Segment Start: Text shown

Youch! What's the runtime on that Cree in 1x123 mode primary?


----------



## Mike Painter (Oct 23, 2006)

I think "Drool" is the phrase I'm looking for.

When I stare at the L6 photo an interesting thing happens. It seems to get markedly dimmer.

(And for those that saw this before I edited it, all I can say is oops.)


----------



## stoven (Oct 23, 2006)

So has anyone found a U.S. source for these?


----------



## Nitroz (Oct 23, 2006)

Yes. I am waiting to be contacted once they get their shipment.


----------



## pianoman (Oct 23, 2006)

This is a quantum leap up the LED Curve....now tested in an earthquake torn environment!


----------



## BigHonu (Oct 23, 2006)

McGizmo said:


> On the left is a Cree XR-E driven at ~ 750 mA (1x123) behind a modified McR-19 reflector, on the right, a SF L6 (5W Luxeon ~ 900 mA - 3x123)

Segment End: Text shown
Segment Start: Entries supplied

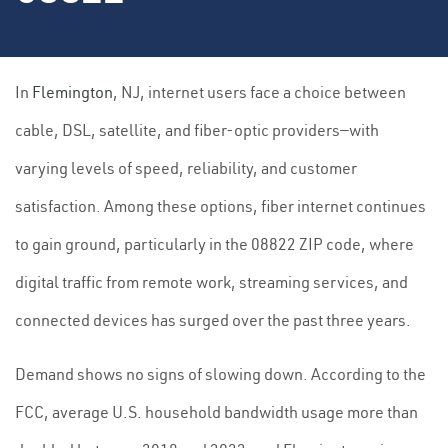
In
Flemington
, NJ, internet users face a choice between
cable, DSL, satellite, and fiber-optic providers—with
varying levels of speed, reliability, and customer
satisfaction. Among these options, fiber internet continues
to gain ground, particularly in the 08822 ZIP code, where
digital traffic from remote work, streaming services, and
connected devices has surged over the past three years.
Demand shows no signs of slowing down. According to the
FCC, average U.S. household bandwidth usage more than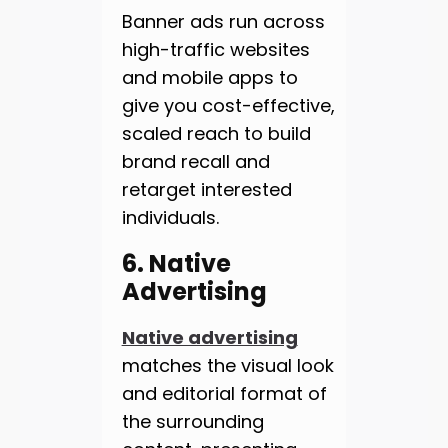
Banner ads run across
high-traffic websites
and mobile apps to
give you cost-effective,
scaled reach to build
brand recall and
retarget interested
individuals.
6. Native
Advertising
Native advertising
matches the visual look
and editorial format of
the surrounding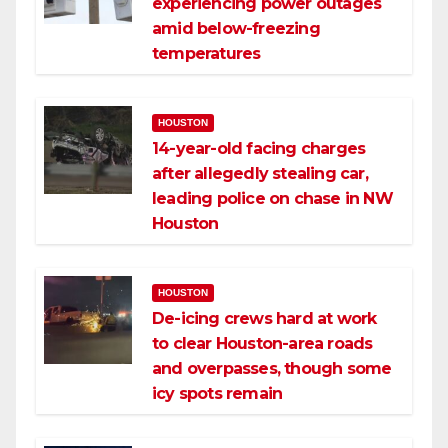
experiencing power outages
amid below-freezing
temperatures
HOUSTON
14-year-old facing charges
after allegedly stealing car,
leading police on chase in NW
Houston
HOUSTON
De-icing crews hard at work
to clear Houston-area roads
and overpasses, though some
icy spots remain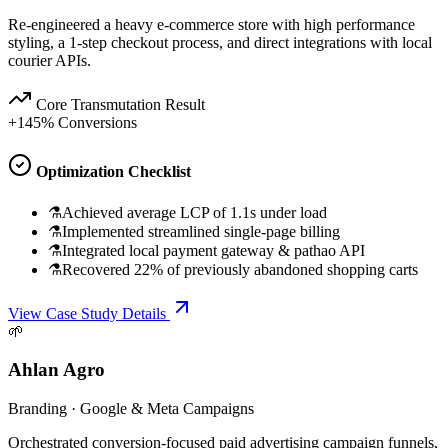
Re-engineered a heavy e-commerce store with high performance
styling, a 1-step checkout process, and direct integrations with local
courier APIs.
Core Transmutation Result
+145% Conversions
Optimization Checklist
⚗
Achieved average LCP of 1.1s under load
⚗
Implemented streamlined single-page billing
⚗
Integrated local payment gateway & pathao API
⚗
Recovered 22% of previously abandoned shopping carts
View Case Study Details
🌱
Ahlan Agro
Branding
·
Google & Meta Campaigns
Orchestrated conversion-focused paid advertising campaign funnels,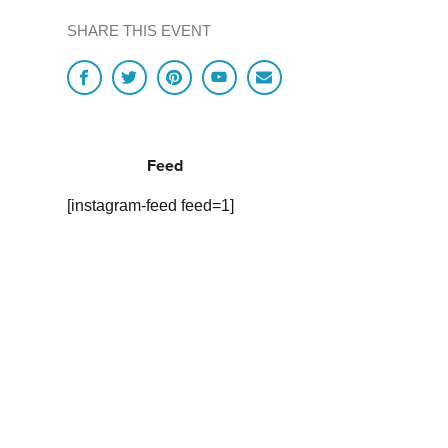
SHARE THIS EVENT
Feed
[instagram-feed feed=1]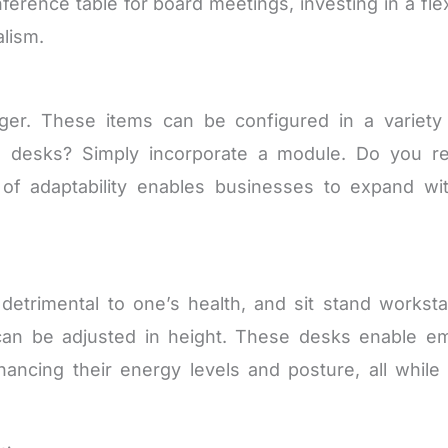
nference table for board meetings, investing in a fl
lism.
nger. These items can be configured in a variet
al desks? Simply incorporate a module. Do you r
of adaptability enables businesses to expand wit
 detrimental to one’s health, and sit stand worksta
an be adjusted in height. These desks enable em
ancing their energy levels and posture, all while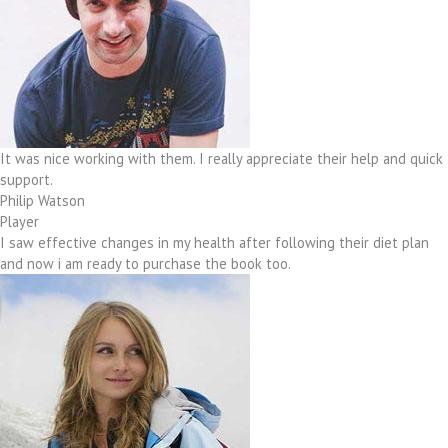
It was nice working with them. I really appreciate their help and quick
support.
Philip Watson
Player
I saw effective changes in my health after following their diet plan
and now i am ready to purchase the book too.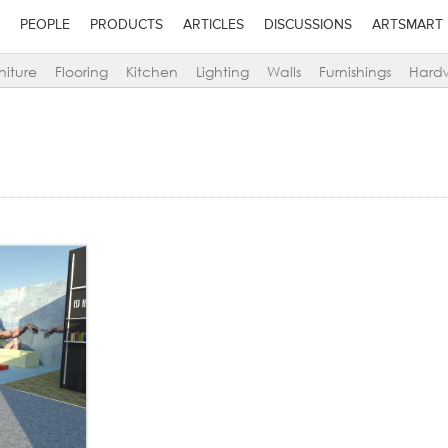
PEOPLE
PRODUCTS
ARTICLES
DISCUSSIONS
ARTSMART
niture
Flooring
Kitchen
Lighting
Walls
Furnishings
Hard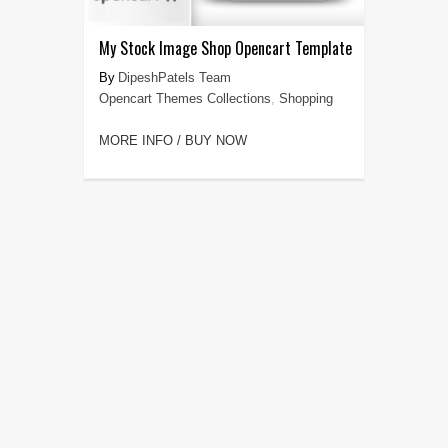
My Stock Image Shop Opencart Template
DipeshPatels Team
Opencart Themes Collections
,
Shopping
MORE INFO / BUY NOW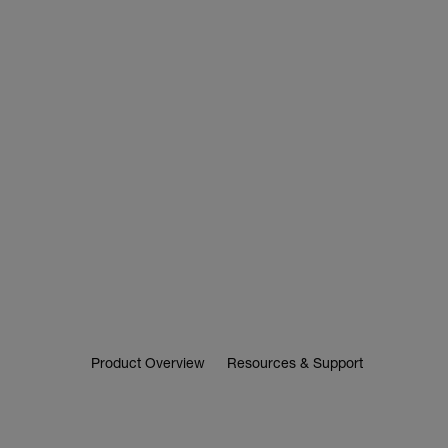
Product Overview
Resources & Support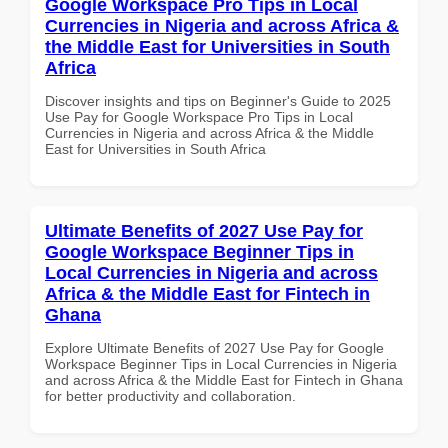
Google Workspace Pro Tips in Local
Currencies in Nigeria and across Africa &
the Middle East for Universities in South
Africa
Discover insights and tips on Beginner's Guide to 2025
Use Pay for Google Workspace Pro Tips in Local
Currencies in Nigeria and across Africa & the Middle
East for Universities in South Africa
Ultimate Benefits of 2027 Use Pay for
Google Workspace Beginner Tips in
Local Currencies in Nigeria and across
Africa & the Middle East for Fintech in
Ghana
Explore Ultimate Benefits of 2027 Use Pay for Google
Workspace Beginner Tips in Local Currencies in Nigeria
and across Africa & the Middle East for Fintech in Ghana
for better productivity and collaboration.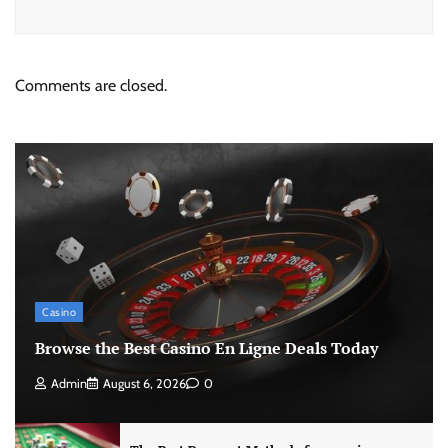
Comments are closed.
Casino
Browse the Best Casino En Ligne Deals Today
Admin
August 6, 2026
0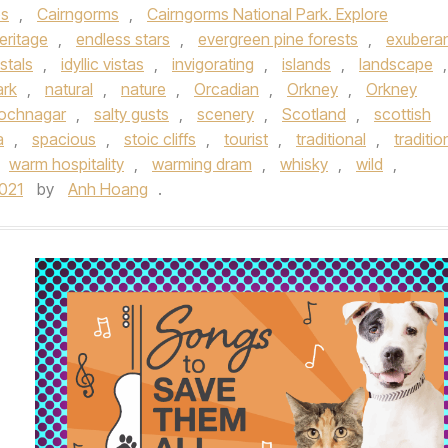
ps
,
Cairngorms
,
Cairngorms National Park. Explore
heritage
,
endless stars
,
evergreen pine forests
,
exubera
stals
,
idyllic vistas
,
invigorating
,
islands
,
landscape
,
ark
,
natural
,
nature
,
Orcadian
,
Orkney
,
Orkney
Lochnagar
,
salty gusts
,
scenery
,
Scotland
,
scottish
a
,
spacious
,
stoic cliffs
,
tourist
,
traditional
,
traditio
warm hospitality
,
warming dram
,
whisky
,
wild
,
021
by
Anh Hoang
.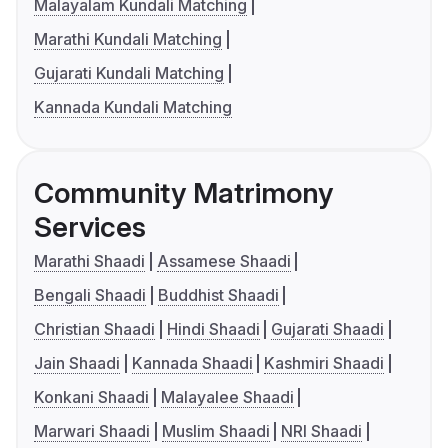
Malayalam Kundali Matching
Marathi Kundali Matching
Gujarati Kundali Matching
Kannada Kundali Matching
Community Matrimony
Services
Marathi Shaadi
Assamese Shaadi
Bengali Shaadi
Buddhist Shaadi
Christian Shaadi
Hindi Shaadi
Gujarati Shaadi
Jain Shaadi
Kannada Shaadi
Kashmiri Shaadi
Konkani Shaadi
Malayalee Shaadi
Marwari Shaadi
Muslim Shaadi
NRI Shaadi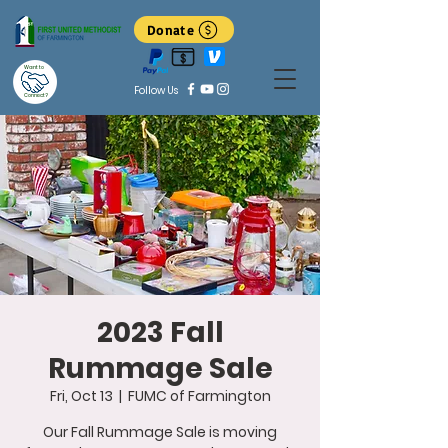
Donate
Want to
Follow Us
Connect?
2023 Fall
Rummage Sale
Fri, Oct 13
  |  
FUMC of Farmington
Our Fall Rummage Sale is moving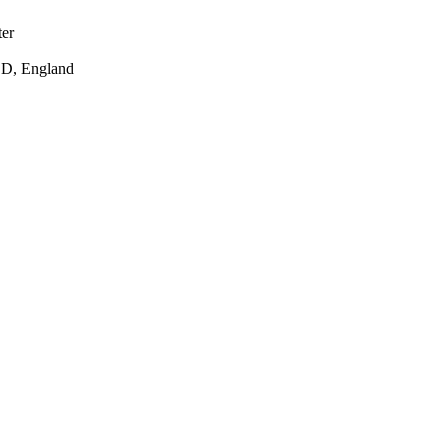
ter
DD, England
t for Business, Energy
n Research Unit at the
ard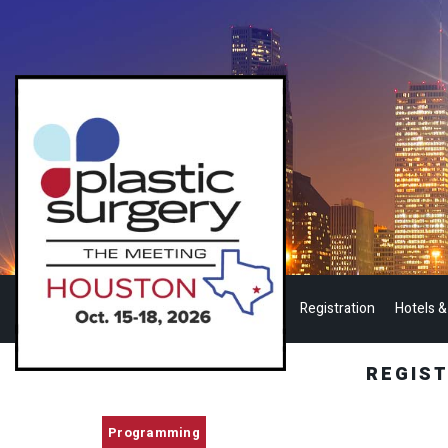
Registration
Hotels &
REGIS
Programming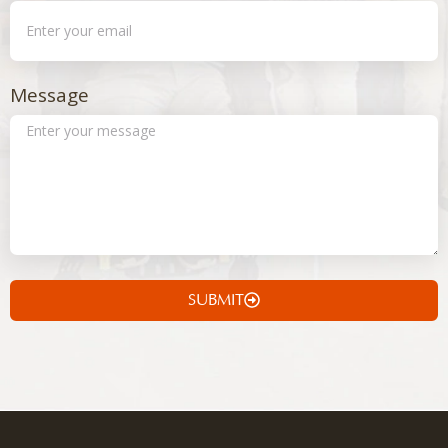
Message
SUBMIT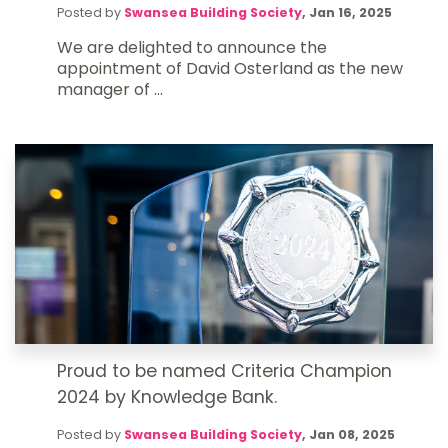
Posted by
Swansea Building Society
,
Jan 16, 2025
We are delighted to announce the
appointment of David Osterland as the new
manager of ...
Proud to be named Criteria Champion
2024 by Knowledge Bank.
Posted by
Swansea Building Society
,
Jan 08, 2025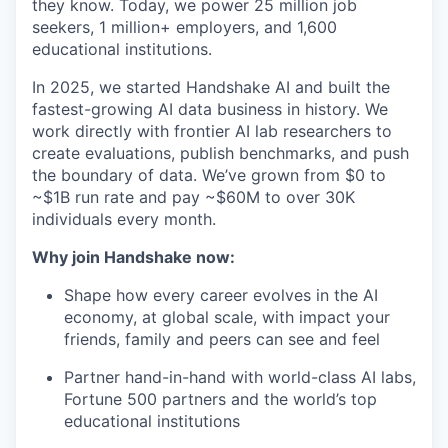
they know. Today, we power 25 million job
seekers, 1 million+ employers, and 1,600
educational institutions.
In 2025, we started Handshake AI and built the
fastest-growing AI data business in history. We
work directly with frontier AI lab researchers to
create evaluations, publish benchmarks, and push
the boundary of data. We’ve grown from $0 to
~$1B run rate and pay ~$60M to over 30K
individuals every month.
Why join Handshake now:
Shape how every career evolves in the AI
economy, at global scale, with impact your
friends, family and peers can see and feel
Partner hand-in-hand with world-class AI labs,
Fortune 500 partners and the world’s top
educational institutions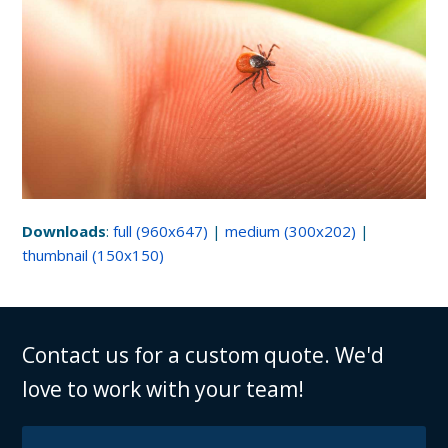
Downloads
:
full (960x647)
|
medium (300x202)
|
thumbnail (150x150)
Contact us for a custom quote. We'd
love to work with your team!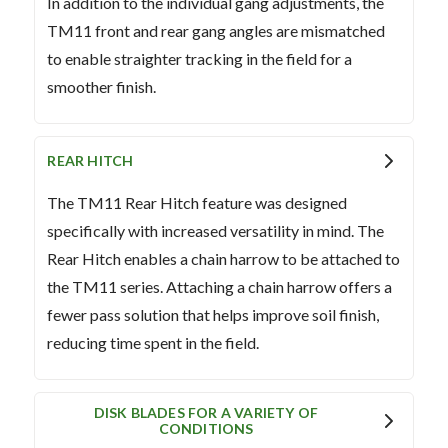
In addition to the individual gang adjustments, the
TM11 front and rear gang angles are mismatched
to enable straighter tracking in the field for a
smoother finish.
REAR HITCH
The TM11 Rear Hitch feature was designed
specifically with increased versatility in mind. The
Rear Hitch enables a chain harrow to be attached to
the TM11 series. Attaching a chain harrow offers a
fewer pass solution that helps improve soil finish,
reducing time spent in the field.
DISK BLADES FOR A VARIETY OF
CONDITIONS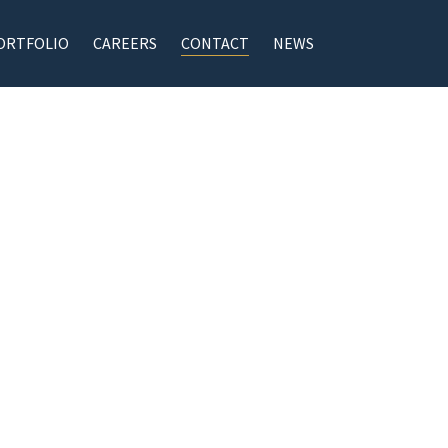
ORTFOLIO
CAREERS
CONTACT
NEWS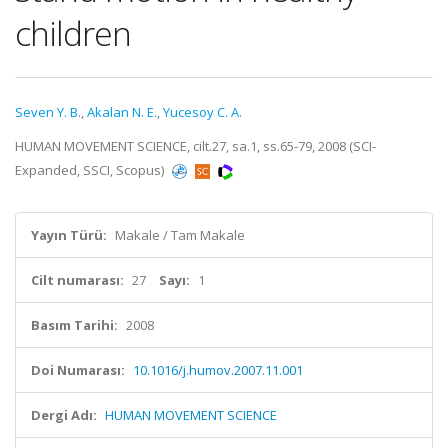
children
Seven Y. B.
,
Akalan N. E.
,
Yucesoy C. A.
HUMAN MOVEMENT SCIENCE, cilt.27, sa.1, ss.65-79, 2008 (SCI-
Expanded, SSCI, Scopus)
Yayın Türü:
Makale / Tam Makale
Cilt numarası:
27
Sayı:
1
Basım Tarihi:
2008
Doi Numarası:
10.1016/j.humov.2007.11.001
Dergi Adı:
HUMAN MOVEMENT SCIENCE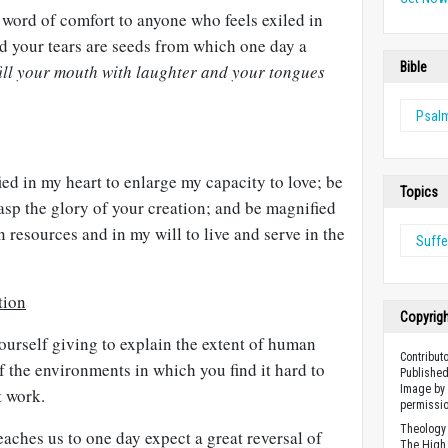
 word of comfort to anyone who feels exiled in
d your tears are seeds from which one day a
Bible
fill your mouth with laughter and your tongues
Psal
d in my heart to enlarge my capacity to love; be
Topics
asp the glory of your creation; and be magnified
n resources and in my will to live and serve in the
Suffe
tion
Copyrig
ourself giving to explain the extent of human
Contribut
 the environments in which you find it hard to
Published
Image by 
t work.
permissio
Theology 
aches us to one day expect a great reversal of
The High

Segment End: Entries supplied

**Study questions:**
a – Answer from the flashlight thread:
(i) Who asks whether anyone has found a U.S. source?
(ii) What is Nitroz waiting for?
(iii) At roughly what current is the Cree XR-E driven in the quoted comparison?
b – Write out the flashlight thread from "## stoven (Oct" up to and including "get their shipment.".
The entries have no connection to the flashlight thread.

**Completed exercise:**
a –
(i) stoven
(ii) To be contacted once they get their shipment.
(iii) About 750 mA (1x123).

b –
## stoven (Oct 23, 2006)

So has anyone found a U.S. source for these?


----------



## Nitroz (Oct 23, 2006)

Yes. I am waiting to be contacted once they get their shipment.